Institute of Bioinformatics and Applied Biotechnology (IBAB), Biotech Park, Electronics City Phase I, Bengaluru, Karnataka, India.
Manipal Academy of Higher Education, Manipal, Karnataka, India.
PLoS One. 2018 Jun 21;13(6):e0199530. doi: 10.1371/journal.pone.0199530. eCollection 2018.

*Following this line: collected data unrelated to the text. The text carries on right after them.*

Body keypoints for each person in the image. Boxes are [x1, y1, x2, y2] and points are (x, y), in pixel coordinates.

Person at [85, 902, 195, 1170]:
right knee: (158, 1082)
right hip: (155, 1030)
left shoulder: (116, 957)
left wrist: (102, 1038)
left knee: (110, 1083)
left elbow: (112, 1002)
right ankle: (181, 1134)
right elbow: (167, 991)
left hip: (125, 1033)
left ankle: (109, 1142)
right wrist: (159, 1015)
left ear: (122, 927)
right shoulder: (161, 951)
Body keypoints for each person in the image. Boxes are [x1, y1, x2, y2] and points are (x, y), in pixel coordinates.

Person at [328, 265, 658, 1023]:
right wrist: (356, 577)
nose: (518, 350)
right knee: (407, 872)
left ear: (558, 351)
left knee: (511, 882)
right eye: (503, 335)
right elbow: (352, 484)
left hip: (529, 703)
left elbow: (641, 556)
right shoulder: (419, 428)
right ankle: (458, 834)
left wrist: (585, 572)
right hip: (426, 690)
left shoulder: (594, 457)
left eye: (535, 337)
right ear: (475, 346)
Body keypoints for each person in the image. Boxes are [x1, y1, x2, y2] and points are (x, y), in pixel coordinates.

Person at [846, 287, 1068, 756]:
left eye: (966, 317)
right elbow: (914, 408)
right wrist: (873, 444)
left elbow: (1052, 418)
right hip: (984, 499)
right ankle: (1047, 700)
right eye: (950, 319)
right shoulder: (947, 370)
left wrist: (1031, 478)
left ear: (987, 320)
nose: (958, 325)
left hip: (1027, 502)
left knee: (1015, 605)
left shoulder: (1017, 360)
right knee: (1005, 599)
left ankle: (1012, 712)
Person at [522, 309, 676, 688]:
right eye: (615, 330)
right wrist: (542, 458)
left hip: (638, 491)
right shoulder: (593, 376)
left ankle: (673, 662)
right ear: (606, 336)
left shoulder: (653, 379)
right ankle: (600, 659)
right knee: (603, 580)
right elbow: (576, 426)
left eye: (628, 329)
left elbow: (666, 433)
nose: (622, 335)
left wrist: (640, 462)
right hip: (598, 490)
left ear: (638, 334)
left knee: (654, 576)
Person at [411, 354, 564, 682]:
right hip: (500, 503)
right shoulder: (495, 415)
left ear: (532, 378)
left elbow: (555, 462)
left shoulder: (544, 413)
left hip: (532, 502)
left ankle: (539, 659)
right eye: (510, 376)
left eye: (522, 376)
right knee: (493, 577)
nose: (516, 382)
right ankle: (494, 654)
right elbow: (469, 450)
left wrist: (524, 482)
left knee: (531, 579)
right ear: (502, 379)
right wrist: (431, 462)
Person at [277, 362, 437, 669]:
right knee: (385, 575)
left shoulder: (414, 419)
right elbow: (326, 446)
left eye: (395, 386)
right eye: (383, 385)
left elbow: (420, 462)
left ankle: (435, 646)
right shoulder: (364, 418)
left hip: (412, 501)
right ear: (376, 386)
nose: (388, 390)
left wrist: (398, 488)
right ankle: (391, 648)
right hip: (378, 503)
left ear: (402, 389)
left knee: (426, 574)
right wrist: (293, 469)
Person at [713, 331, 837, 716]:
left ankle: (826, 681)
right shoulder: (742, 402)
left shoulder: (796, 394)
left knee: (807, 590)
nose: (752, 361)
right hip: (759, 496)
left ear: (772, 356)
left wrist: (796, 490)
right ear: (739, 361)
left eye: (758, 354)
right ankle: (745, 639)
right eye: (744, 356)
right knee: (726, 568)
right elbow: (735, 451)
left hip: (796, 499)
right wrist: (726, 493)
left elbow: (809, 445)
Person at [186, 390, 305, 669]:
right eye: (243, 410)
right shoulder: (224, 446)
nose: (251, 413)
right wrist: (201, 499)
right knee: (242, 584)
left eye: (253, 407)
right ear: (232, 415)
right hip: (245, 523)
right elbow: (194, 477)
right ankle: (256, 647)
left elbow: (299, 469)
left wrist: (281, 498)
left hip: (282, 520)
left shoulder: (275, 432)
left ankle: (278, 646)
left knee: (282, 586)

Rheumatoid arthritis (RA) is a chronic inflammatory disease of the synovial joints. Though the current RA therapeutics such as disease-modifying antirheumatic drugs (DMARDs), nonsteroidal anti-inflammatory drugs (NSAIDs) and biologics can halt the progression of the disease, none of these would either dramatically reduce or cure RA. So, the identification of potential therapeutic targets and new therapies for RA are active areas of research. Several studies have discovered the involvement of cytokines in the pathogenesis of this disease. These cytokines induce signal transduction pathways in RA synovial fibroblasts (RASF). These pathways share many signal transducers and their interacting proteins, resulting in the formation of a signaling network. In order to understand the involvement of this network in RA pathogenesis, it is essential to identify the key transducers and their interacting proteins that are part of this network. In this study, based on a detailed literature survey, we have identified a list of 12 cytokines that induce signal transduction pathways in RASF. For these cytokines, we have built a signaling network using the protein-protein interaction (PPI) data that was obtained from public repositories such as HPRD, BioGRID, MINT, IntAct and STRING. By combining the network centrality measures with the gene expression data from the RA related microarrays that are available in the open source Gene Expression Omnibus (GEO) database, we have identified 24 key proteins of this signaling network. Two of these 24 are already drug targets for RA, and of the remaining, 12 have direct PPI links to some of the current drug targets of RA. Therefore, these key proteins seem to be crucial in the pathogenesis of RA and hence might be treated as potential drug targets.
类风湿关节炎(RA)是一种慢性炎症性疾病的滑膜关节。虽然目前的类风湿关节炎的治疗,如改善病情抗风湿药(DMARDs)、非甾体抗炎药(NSAIDs)和生物制剂可以阻止疾病的进展,但是没有一种药物可以显著减少或治愈 RA。因此,寻找潜在的治疗靶点和新的治疗方法是类风湿关节炎研究的活跃领域。一些研究已经发现细胞因子在这种疾病的发病机制中的作用。这些细胞因子在 RA 滑膜成纤维细胞(RASF)中诱导信号转导途径。这些途径共享许多信号转导器及其相互作用的蛋白质,从而形成一个信号网络。为了了解该网络在 RA 发病机制中的作用,识别该网络中的关键转导器及其相互作用的蛋白质是非常重要的。在这项研究中,我们根据详细的文献调查,确定了一组 12 种细胞因子,这些细胞因子可诱导 RASF 中的信号转导途径。对于这些细胞因子,我们使用从 HPRD、BioGRID、MINT、IntAct 和 STRING 等公共数据库中获得的蛋白质-蛋白质相互作用(PPI)数据构建了一个信号网络。通过将网络中心性度量与可从开放源代码基因表达综合数据库(GEO)中获得的 RA 相关微阵列的基因表达数据相结合,我们确定了这个信号网络的 24 个关键蛋白质。这 24 个关键蛋白质中有 2 个是 RA 的药物靶点,其余的 12 个与 RA 的一些现有药物靶点有直接的 PPI 联系。因此,这些关键蛋白质在 RA 的发病机制中似乎是至关重要的,因此可能被视为潜在的药物靶点。